Take several white trash bags with you and extra litter box filler. Most cats will not use the litter box on a trip unless they absolutely have to. In the event that they do and you need to change it while on the road, please make sure that you do this with your vehicle doors closed. Many cats are freaked by car trips and many may try to flee when you open the crate door. When you open the crate door, I recommend that you hold kitty down gently at the scruff, take the litter box out with the other hand and re-close the door while you clean the box. Then repeat a similar procedure for putting the box back into the crate.
Unless your cat is accustomed to traveling, I recommend covering the crate with a large towel or a sheet. Remember this rule of thumb for cats: If a cat can’t see it, it isn’t there. They are usually very calm in a covered crate when they cannot see out.
Most cats will not eat in a moving vehicle, although some will. I would keep a small dish of dry cat food available, that way you don’t have to smell canned cat food for the whole trip.
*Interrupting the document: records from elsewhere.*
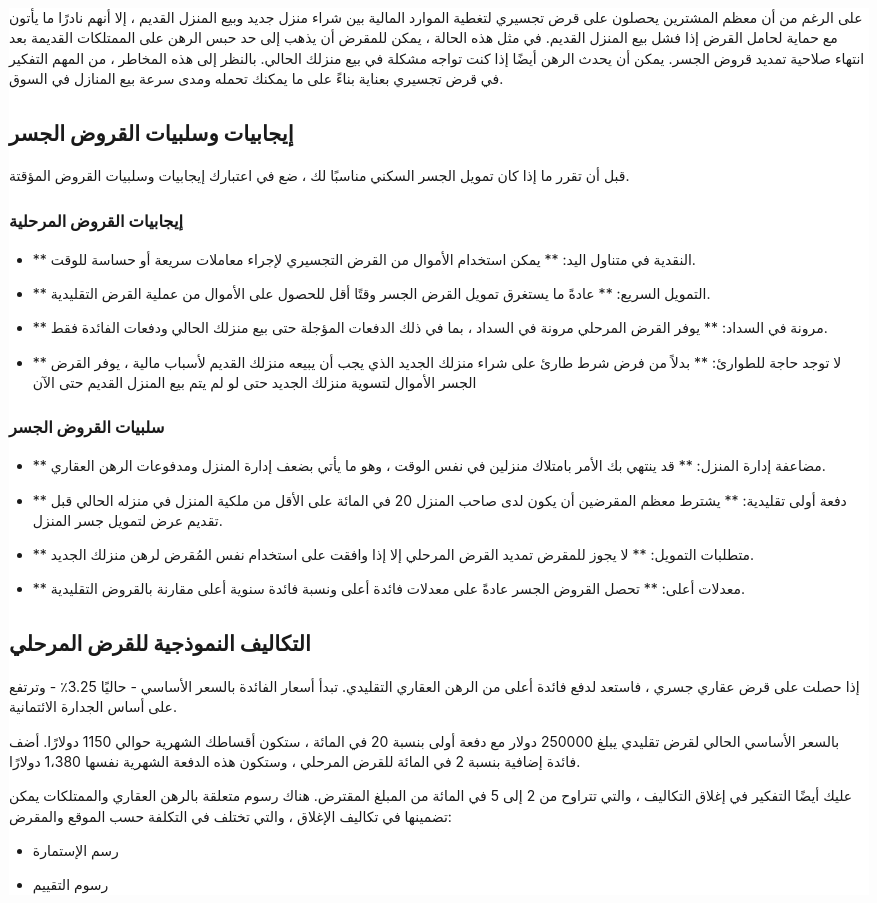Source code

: على الرغم من أن معظم المشترين يحصلون على قرض تجسيري لتغطية الموارد المالية بين شراء منزل جديد وبيع المنزل القديم ، إلا أنهم نادرًا ما يأتون مع حماية لحامل القرض إذا فشل بيع المنزل القديم. في مثل هذه الحالة ، يمكن للمقرض أن يذهب إلى حد حبس الرهن على الممتلكات القديمة بعد انتهاء صلاحية تمديد قروض الجسر. يمكن أن يحدث الرهن أيضًا إذا كنت تواجه مشكلة في بيع منزلك الحالي. بالنظر إلى هذه المخاطر ، من المهم التفكير في قرض تجسيري بعناية بناءً على ما يمكنك تحمله ومدى سرعة بيع المنازل في السوق.

## إيجابيات وسلبيات القروض الجسر

قبل أن تقرر ما إذا كان تمويل الجسر السكني مناسبًا لك ، ضع في اعتبارك إيجابيات وسلبيات القروض المؤقتة.

### إيجابيات القروض المرحلية

- ** النقدية في متناول اليد: ** يمكن استخدام الأموال من القرض التجسيري لإجراء معاملات سريعة أو حساسة للوقت.

- ** التمويل السريع: ** عادةً ما يستغرق تمويل القرض الجسر وقتًا أقل للحصول على الأموال من عملية القرض التقليدية.

- ** مرونة في السداد: ** يوفر القرض المرحلي مرونة في السداد ، بما في ذلك الدفعات المؤجلة حتى بيع منزلك الحالي ودفعات الفائدة فقط.

- ** لا توجد حاجة للطوارئ: ** بدلاً من فرض شرط طارئ على شراء منزلك الجديد الذي يجب أن يبيعه منزلك القديم لأسباب مالية ، يوفر القرض الجسر الأموال لتسوية منزلك الجديد حتى لو لم يتم بيع المنزل القديم حتى الآن

### سلبيات القروض الجسر

- ** مضاعفة إدارة المنزل: ** قد ينتهي بك الأمر بامتلاك منزلين في نفس الوقت ، وهو ما يأتي بضعف إدارة المنزل ومدفوعات الرهن العقاري.

- ** دفعة أولى تقليدية: ** يشترط معظم المقرضين أن يكون لدى صاحب المنزل 20 في المائة على الأقل من ملكية المنزل في منزله الحالي قبل تقديم عرض لتمويل جسر المنزل.

- ** متطلبات التمويل: ** لا يجوز للمقرض تمديد القرض المرحلي إلا إذا وافقت على استخدام نفس المُقرض لرهن منزلك الجديد.

- ** معدلات أعلى: ** تحصل القروض الجسر عادةً على معدلات فائدة أعلى ونسبة فائدة سنوية أعلى مقارنة بالقروض التقليدية.

## التكاليف النموذجية للقرض المرحلي

إذا حصلت على قرض عقاري جسري ، فاستعد لدفع فائدة أعلى من الرهن العقاري التقليدي. تبدأ أسعار الفائدة بالسعر الأساسي - حاليًا 3.25٪ - وترتفع على أساس الجدارة الائتمانية.

بالسعر الأساسي الحالي لقرض تقليدي يبلغ 250000 دولار مع دفعة أولى بنسبة 20 في المائة ، ستكون أقساطك الشهرية حوالي 1150 دولارًا. أضف فائدة إضافية بنسبة 2 في المائة للقرض المرحلي ، وستكون هذه الدفعة الشهرية نفسها 1،380 دولارًا.

عليك أيضًا التفكير في إغلاق التكاليف ، والتي تتراوح من 2 إلى 5 في المائة من المبلغ المقترض. هناك رسوم متعلقة بالرهن العقاري والممتلكات يمكن تضمينها في تكاليف الإغلاق ، والتي تختلف في التكلفة حسب الموقع والمقرض:

- رسم الإستمارة

- رسوم التقييم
If your cat only eats canned cat food (Shame on you, it’s bad for their teeth to do that.), you can soak some dry to make it mushy and it doesn’t smell. Dogs should keep their regular feeding schedule.
When your pet arrives at the new home in Tucson or an intermediate stop, I wouldn’t give them the run of the whole place at first. Especially with cats, let them “locate” to one room that is quiet and closed and where you intend to keep (one of) the litter boxes. Cats are cautious by nature, any new place looks huge and strange and forbidding.
With either dogs or cats, please make sure that you control the doors while you are moving items in and out so that your pet doesn’t go outside, become disoriented and get lost.
Please do not be surprised or overly punitive if your dog or cat urinates inappropriately in the new house. This may happen, especially if there were dogs or cats living there previously. They want to mark the new house as their territory and they want it to smell like them. Remember this: If I came into your house and urinated on your stuff it would be one of the most insulting things I could possibly do. Your cat or dog, by doing the same thing, is saying “This is mine. I love it.”
Establish with a veterinarian in the new location as soon as your move is complete.
DISCLAIMER: Margo Elson is not a veterinarian. The suggestions made herein are those of a prudent pet owner. For specific medical issues please consult your veterinarian. Furthermore, since most house pets are dogs or cats, the information here specifically regards them. For information on fish, hamsters, guinea pigs, exotics and so forth, please consult experts on these pets.